Midway through my week in Montreal for Fantasia Festival, and boy is my ass tired. Losing weight is excellent, it’s just that I don’t have as much padding as I used to and Concordia University lecture hall chairs were not completely designed for two hour stretches. Worth it, though.
This is not my look at the full festival — that’ll come next week. Instead, I’ve been spending time thinking about why I cherish this festival so much.
Part of it is simply the continuity. My first Fantasia was 21 years ago — Chris and I drove up from Boston for the weekend. My second one was a couple of years later, and was the first one with S.; then for reasons which I’m sure were sane at the time I didn’t go again for like ten years. Then another eight years. After 2023, S. and I realized there was no reason not to go as often as yearly, and here we are again two years later.
I can look back on those previous visits and trace a lot of my life’s changes. Not just that this blog ran on Movable Type for the first one. I was gaming more the year we went from Montreal directly to Indianapolis for GenCon, which is not something that seems appealing right now even if it wasn’t exhausting. The differences between driving up from Boston and flying, which come to think of it is probably why I had those really big gaps. The ways I’m reacting to movies changed considerably during the pandemic.
So that’s one thing. Then there’s the audience: I am 100% sure that every single movie I see in the Henry F. Hall (except Jeruzalem) is benefiting from the enthusiasm of the audience. Every movie, no matter how bad, should be seen with audiences that are so happy to be there.
Finally, most importantly, there’s the risks. The movie industry is struggling in real and important ways; I can’t minimize the difficulties around original ideas, mid-budget movies that just don’t get made any more, and so on.
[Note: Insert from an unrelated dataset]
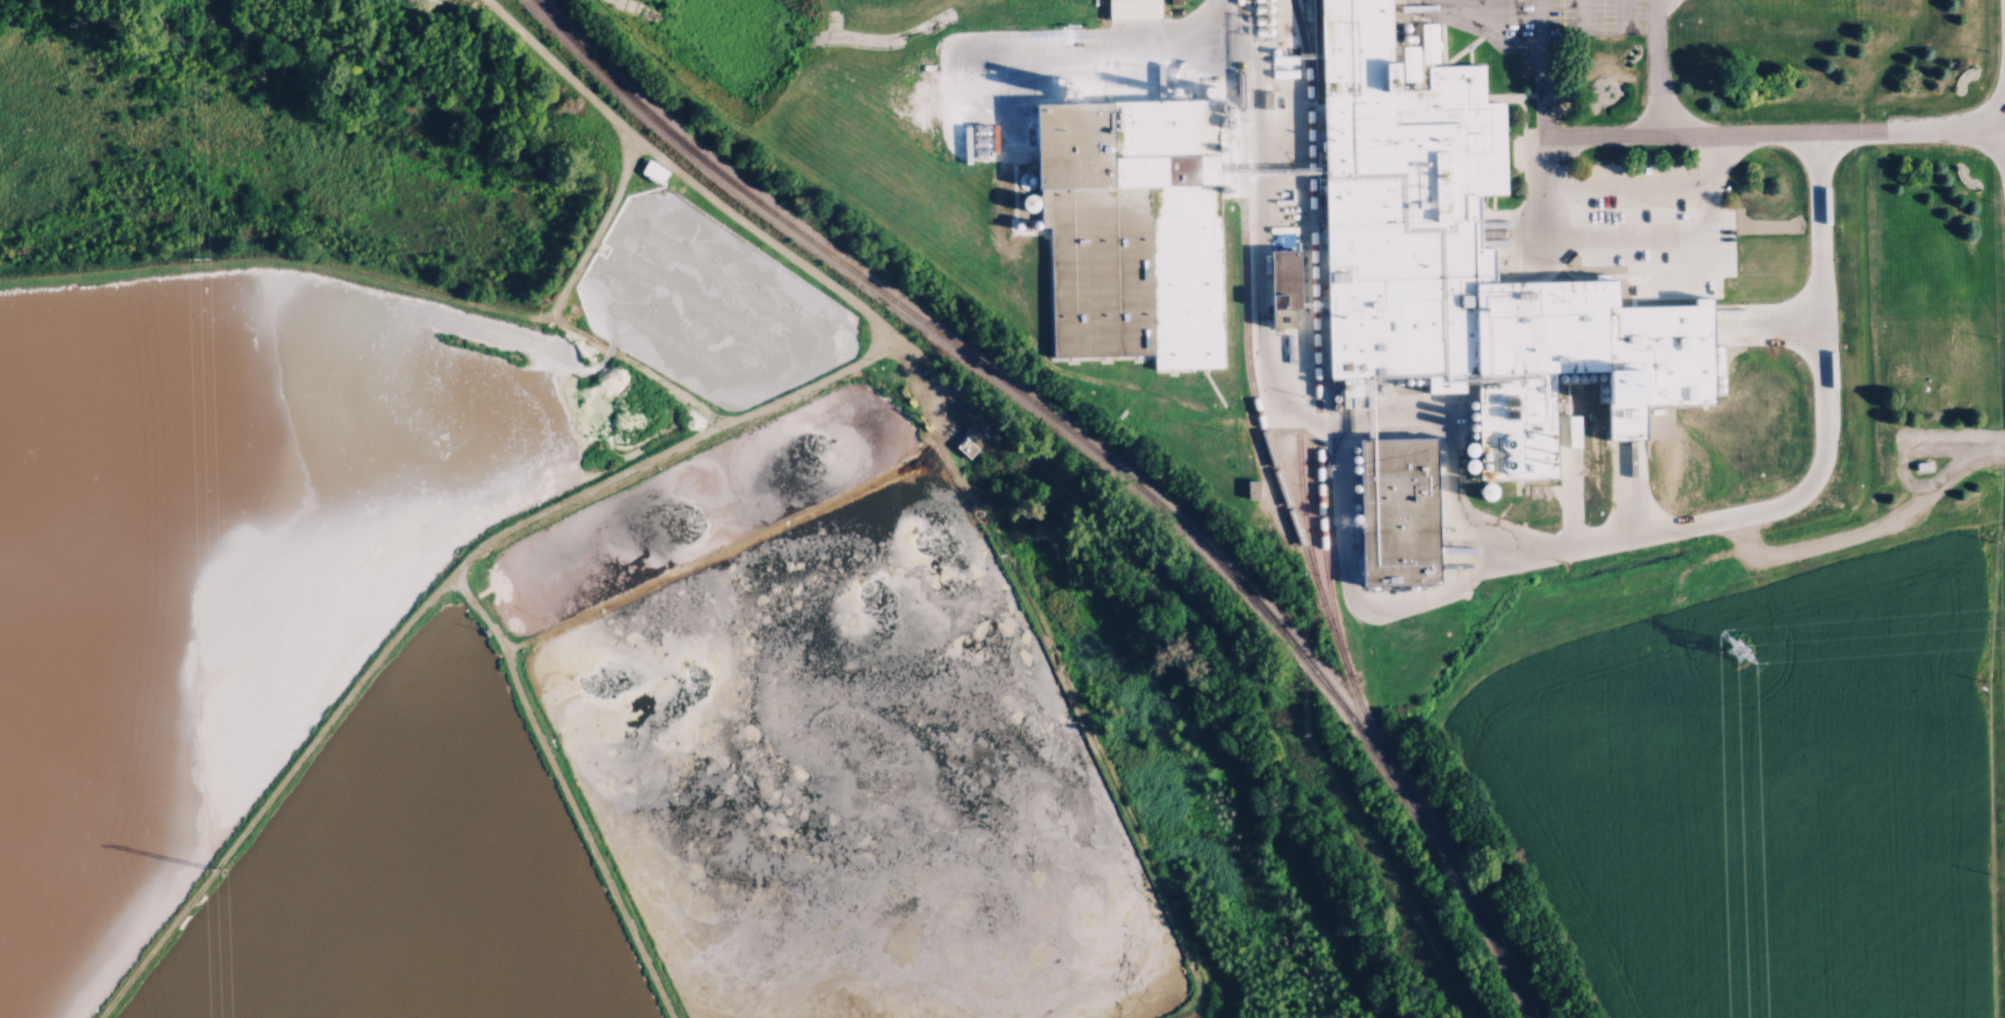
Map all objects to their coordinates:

All of that is real.
What’s also real, though, is that a majority of the movies I see here every year are taking big swings. I didn’t have to love Redux Redux last night to notice that it was made by a couple of brothers who just wanted to make a Terminator homage, so they grabbed a bunch of actors and some cheap locations and took their knowledge of the craft and put together two hours of film that made them happy. That’s fucking cool. I did love Sasyq, and it’s made by a Kazakhstan dude who’s played the ominous thug in a few Hollywood movies and TV shows and wanted to put his dream of a fairy tale on screen. I absolutely adored Dog of God, and it happened because another pair of irreverent brothers wanted to mythologize the story of a werewolf trial and realized they could get Latvian state funding for it as an experimental film. “Nobody cared what was in it as long as we had the logos in the right place at the beginning and the end of the movie.” Fuck yeah.
This festival reminds me that filmmakers are still finding ways to bring their weird little visions to life, with varying degrees of competency. This week is a celebration of parts of the human spirit that I will always love without reservation. Much of the time I get to see the directors come up before the movie and thank a rabidly excited audience; some of them have been here before, and some of them are experiencing this for the first time. How can I not be grateful for the opportunity to welcome them?